Questões de estudo
1. Por favor, repita o trecho do texto sobre Barcelona que vai de "Desde 1999, Rabi" até "vieram para Barcelona?", incluindo estas últimas palavras.
2. Diga se cada afirmação abaixo concorda com o texto sobre Barcelona, respondendo sim ou não e citando literalmente as palavras do texto que decidem a resposta. (a) Rabi Dovid e Nechama promovem atividades Chabad em Barcelona desde 1999. (b) A Sra. Libersohn é da cidade do México. (c) O marido dela viajou pela Espanha durante três verões.

Trecho selecionado
☆ ☆ ☆ ☆ ☆

22 julho, 2019

Com suas formosas avenidas e impressionantes vistas do oceano, Barcelona é uma das cidades mais visitadas da Europa. Os turistas chegam para apreciar o pôr do sol, esportes e maravilhosa arquitetura. Porém os antigos arcos da cidade são um testemunho silencioso a mais de 1.000 anos da rica vida judaica, despachada pela Inquisição Espanhola e a Expulsão em 1492.

Desde 1999, Rabi Dovid e Nechama promovem as atividades Chabad na cidade. Numa entrevista com Chabad.org, a Sra. Libersohn conta como ela, sua comunidade e sua família têm crescido nessas duas últimas décadas.

P: Você é da França e seu marido da cidade do México. Como vieram para Barcelona?

R: Começou antes de meu marido e eu nos conhecermos. Ele viajou pela Espanha durante dois verões como parte do programa Merkos Shlichut Chabad.

☆ ☆ ☆ ☆ ☆

Amostra do material
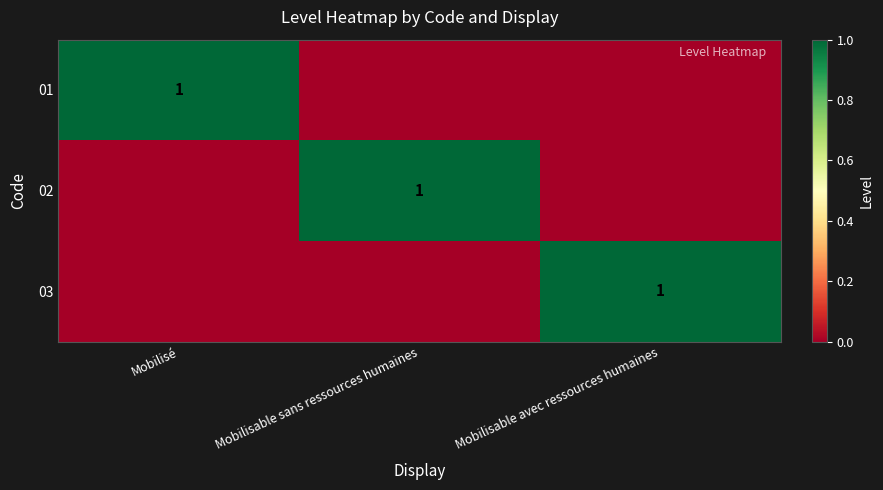

Which series has the largest total across all categories?

01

☆ ☆ ☆ ☆ ☆

Gabarito
1.
Desde 1999, Rabi Dovid e Nechama promovem as atividades Chabad na cidade. Numa entrevista com Chabad.org, a Sra. Libersohn conta como ela, sua comunidade e sua família têm crescido nessas duas últimas décadas.

P: Você é da França e seu marido da cidade do México. Como vieram para Barcelona?

2.
(a) Sim: "Desde 1999, Rabi Dovid e Nechama promovem as atividades Chabad na cidade."
(b) Não: "Você é da França e seu marido da cidade do México."
(c) Não: "Ele viajou pela Espanha durante dois verões"